Но ничего не вышло. Только движение. Один шаг назад. Один взгляд в сторону.
И мои пальцы, сжимающие руку Кела с такой силой, будто я пыталась вложить в это прикосновение все, что не могла сказать — благодарность, страх, отчаянную, почти детскую надежду, что это не конец, что где-то за этими стенами, за этой ложью и протоколами, еще осталось что-то настоящее.
На миг. Только на миг.
И — отпустила.
Кел не сделал ни шага вперед. Не сказал ни слова.
Ра’шель развернулась и пошла прочь, не оглядываясь.

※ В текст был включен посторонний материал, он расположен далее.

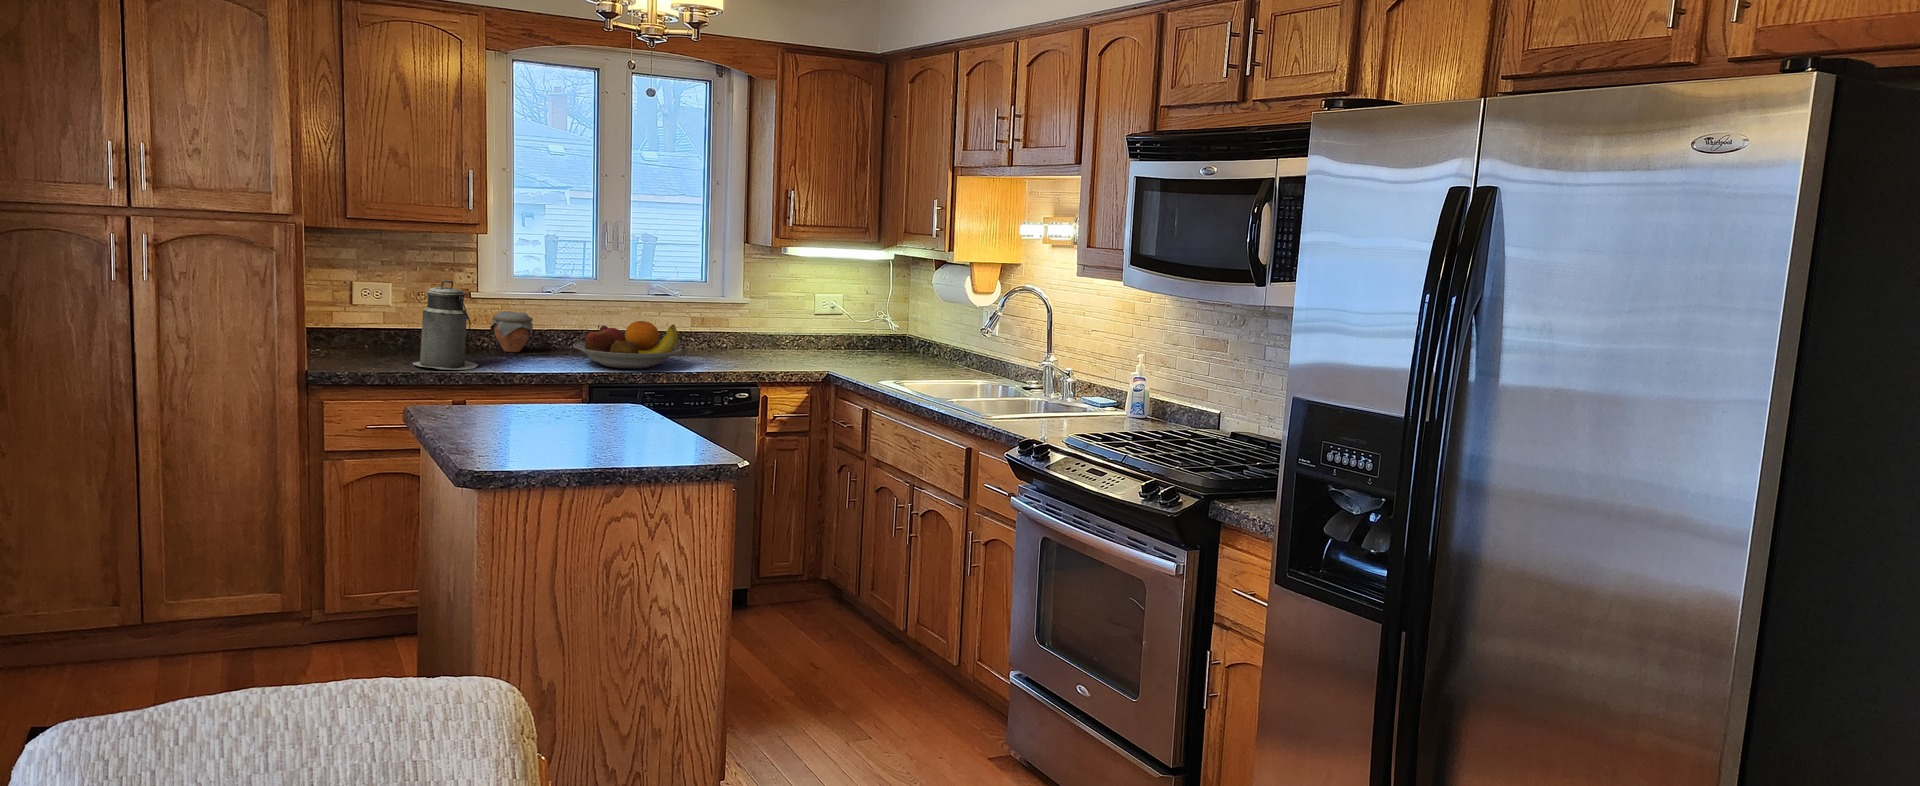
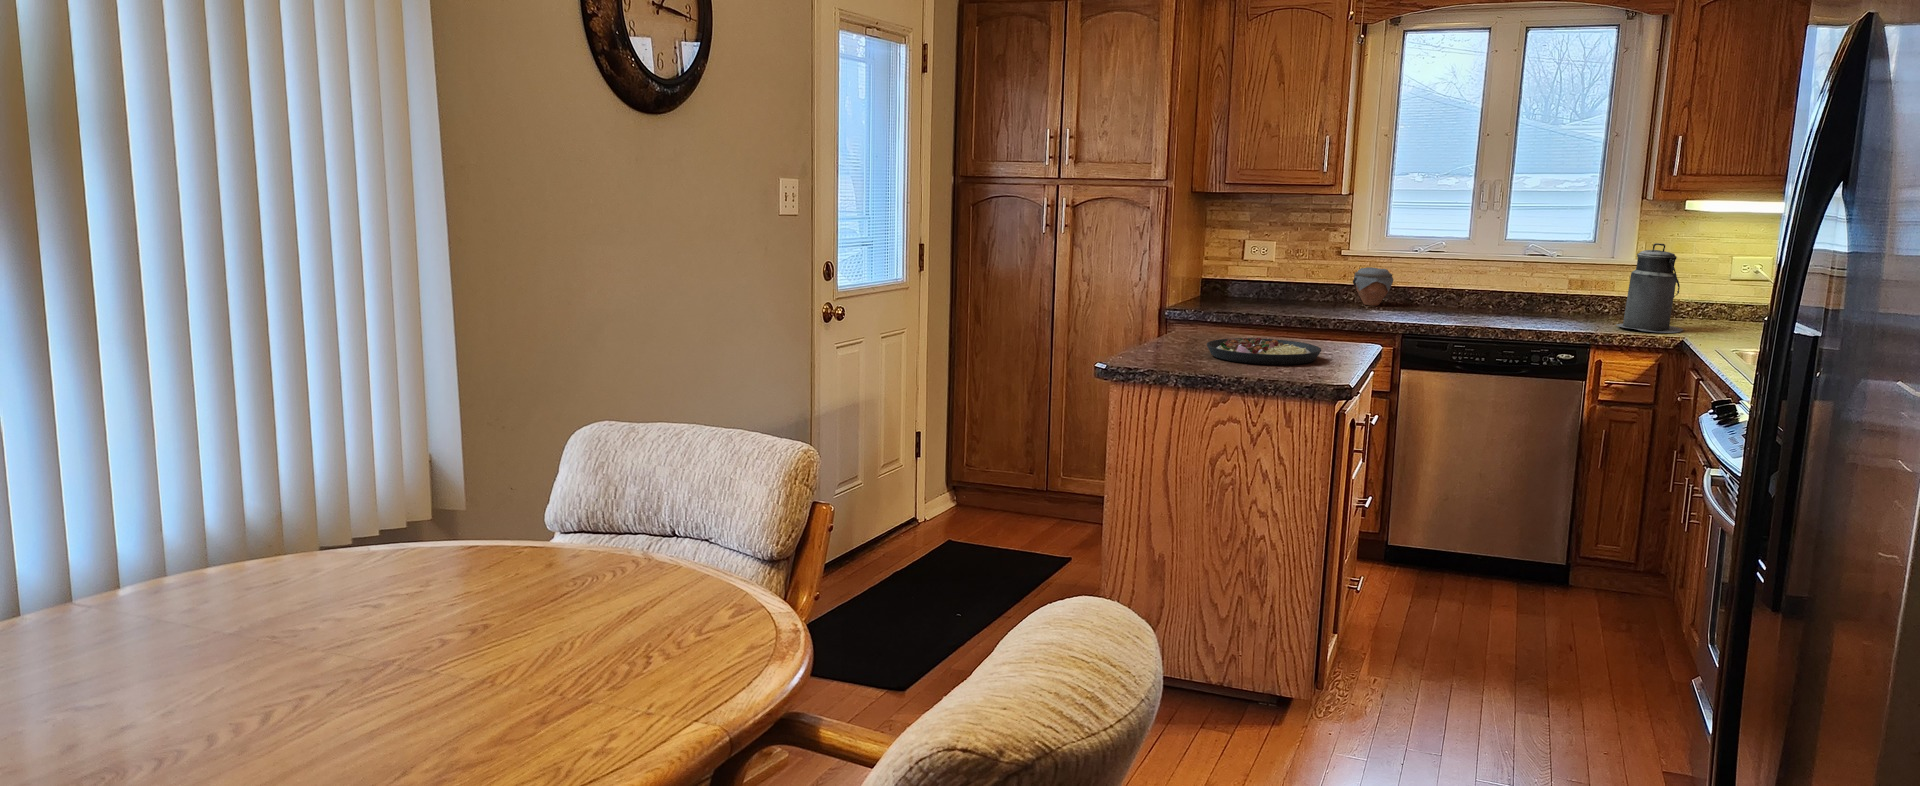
canister: present [413,280,478,370] -> present [1616,243,1683,333]
fruit bowl: present [573,321,682,368] -> none [1404,277,1516,324]
plate: none [532,412,662,445] -> present [1207,338,1321,365]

Я последовала за ней, заставляя себя идти ровно, спокойно, будто внутри меня не бушевал ураган, будто я не чувствовала, как каждая клетка моего тела кричит, протестует и умоляет обернуться.
Но я не обернулась.
Я шла, прямая, безмолвная, как хорошая, послушная часть системы. Будто не было его куртки, тяжелой и теплой, наброшенной на мои плечи. Не было его рук, прикрывающих меня от огня и дыма. Не было его голоса, глухого и хриплого в темноте. Не было Кела.
Через полчаса Кел стоял в официальном зале, где высокие потолки и строгие линии архитектуры давили почти физически, а воздух был густым от непроизнесенных слов.
Он отчитывался.
Его осанка была безупречной — плечи расправлены, подбородок слегка приподнят, руки за спиной, пальцы сцеплены в замок. Его голос, хрипловатый, но идеально ровный, звучал как запись — без эмоций, без пауз, без единого лишнего слова.
— Я сопровождал и защищал Мойру Ке’наар. Задача выполнена. Объект доставлен в резиденцию. Состояние удовлетворительное.
Он не сказал ни слова о взрыве, прогремевшем над нашей головой. Ни намека на ночь, проведенную на бетонной скамейке под редкий стук колес. Ни одного упоминания о том, как я дрожала, цепляясь за него, как за последнее спасение в мире, разрушающемся под ногами. Ни слова о его раненых пальцах, оставивших темные пятна на пластырях. Ни упоминания о том, как он укутал меня своей курткой, молча, без просьбы, без лишнего взгляда. О том, как сидел рядом, пока я засыпала — почти в его объятиях.
Только протокол. Только регламент. Только холодная выверенность каждой фразы.
Ра’шель слушала молча: не моя мать, а лишь надменный правитель. Ее лицо оставалось непроницаемым. Ни малейшего признака эмоций. Ни вопроса, ни уточнения, ни взгляда, который бы сказал: я вижу, что между вами произошло больше.
Когда Кел закончил, она медленно кивнула. Без слов. Без выражения. Кивок как разрешение уйти. Как точка в документе.
Кел молча поклонился и вышел. И я знала: сейчас между нами вновь росла стена. Все должно было стать, как прежде. Ход времени, распорядки, встречи в залах Совета.
Но в душе осталась тонкая, почти незаметная трещина.
Мы оба знали: все изменилось. И уже не станет прежним.